If you are preparing to sell a company with an enterprise value north of $10M, you likely already have a relationship with a CPA firm that performs an annual audit. You might assume that a “clean” audit opinion is the gold standard for a buyer’s due diligence.

In the world of sophisticated M&A, however, an audit is merely the entry fee. The actual game is played through a Quality of Earnings (QofE) report.

While an audit looks backward to ensure your numbers comply with GAAP (Generally Accepted Accounting Principles), a QofE looks forward to determine if those numbers are durable, recurring, and representative of the future. An audit tells a buyer that the money was spent; a QofE tells them if the money will come back next year.

The Fundamental Mismatch: Net Income vs. Adjusted EBITDA

Audits are designed for regulators and tax authorities. They focus on Net Income. M&A transactions are designed for investors and lenders. They focus on Adjusted EBITDA.

The delta between these two figures is where millions of dollars in valuation are often won or lost. A QofE specialist “bridges” this gap by identifying three distinct types of adjustments that an auditor would typically ignore:

  1. The “Out-of-Period” Correction: Audits are snapshots of a fiscal year. A QofE analyzes monthly trends to ensure that a massive December contract isn’t masking a failing third quarter.
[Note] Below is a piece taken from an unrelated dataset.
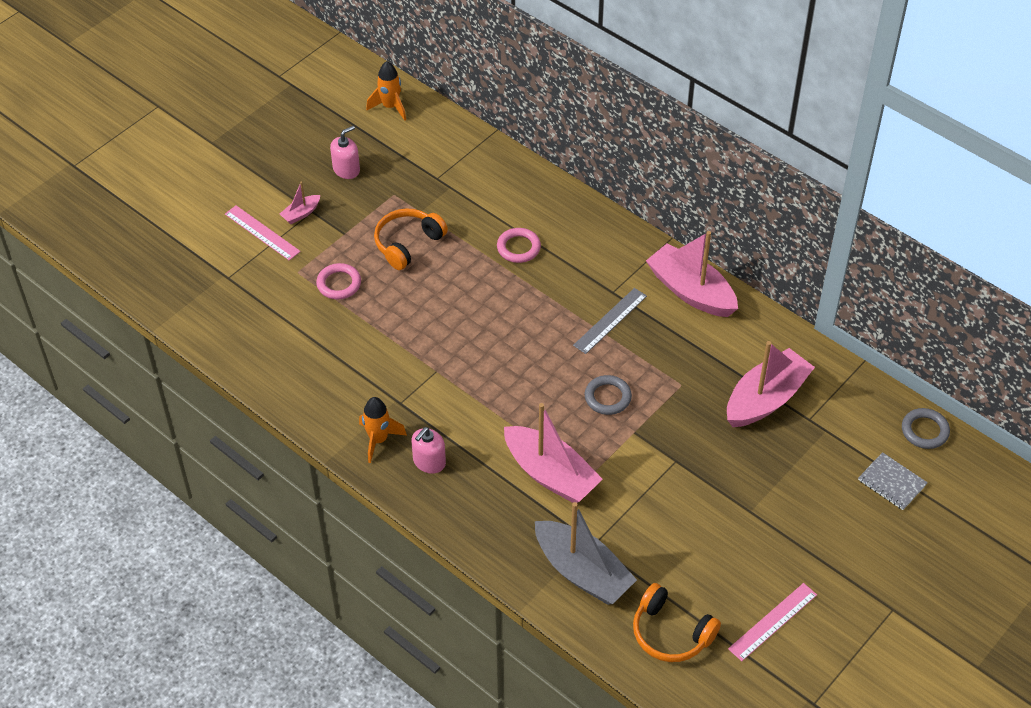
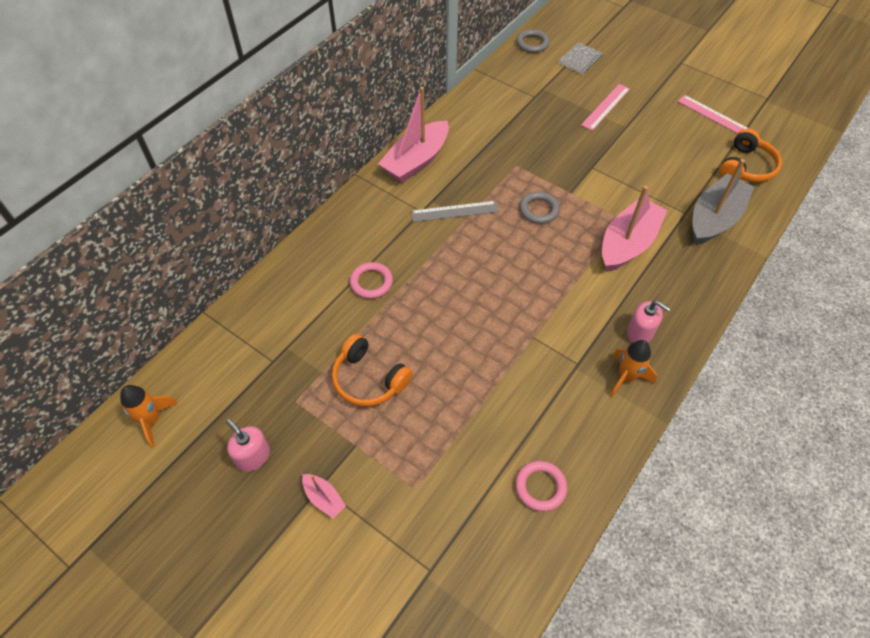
camera: 95 degrees left, 5 degrees up
(262, 232) = (355, 540): pink ruler -> pink ruler (605, 107)
(339, 284) = (430, 441): pink ring -> pink ring (540, 487)
(610, 320) = (454, 211): grey ruler -> grey ruler turned 45 degrees counterclockwise
(766, 399) = (521, 118): pink boat -> none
  2. Standardization of Owner Discretion: An auditor verifies that your Ferrari lease was recorded as a business expense. A QofE specialist “adds it back” to the earnings, correctly identifying it as a personal benefit that won’t exist under new ownership.

  3. Pro-Forma Adjustments: This is where the real value lies. If you hired a new sales VP six months ago who doubled your pipeline, an audit only shows the six months of increased salary cost. A QofE “annualizes” that impact, showing the buyer what the business looks like with that talent in place for a full year.

Why Buyers Demand a QofE (And Why You Should Get One First)

For a Private Equity group or a strategic acquirer, the QofE is their insurance policy. It uncovers the “skeletons” that an audit misses—such as high customer concentration or “revenue recognition” aggressive tactics used to inflate year-end numbers.

At David Mayfair, we strongly advise a Sell-Side QofE before going to market. By commissioning your own report 6 to 12 months before a sale, you achieve two things:

  • Control the Narrative: You identify the “add-backs” first, rather than letting the buyer’s accountants “chip away” at your price during the final days of due diligence.

  • Remove Friction: A pre-vetted QofE from a reputable firm signals to the market that your company is “Institutional Grade.” It can shave 30 to 60 days off the closing timeline.

An audit proves you aren’t lying about the past. A Quality of Earnings report proves you are telling the truth about the future.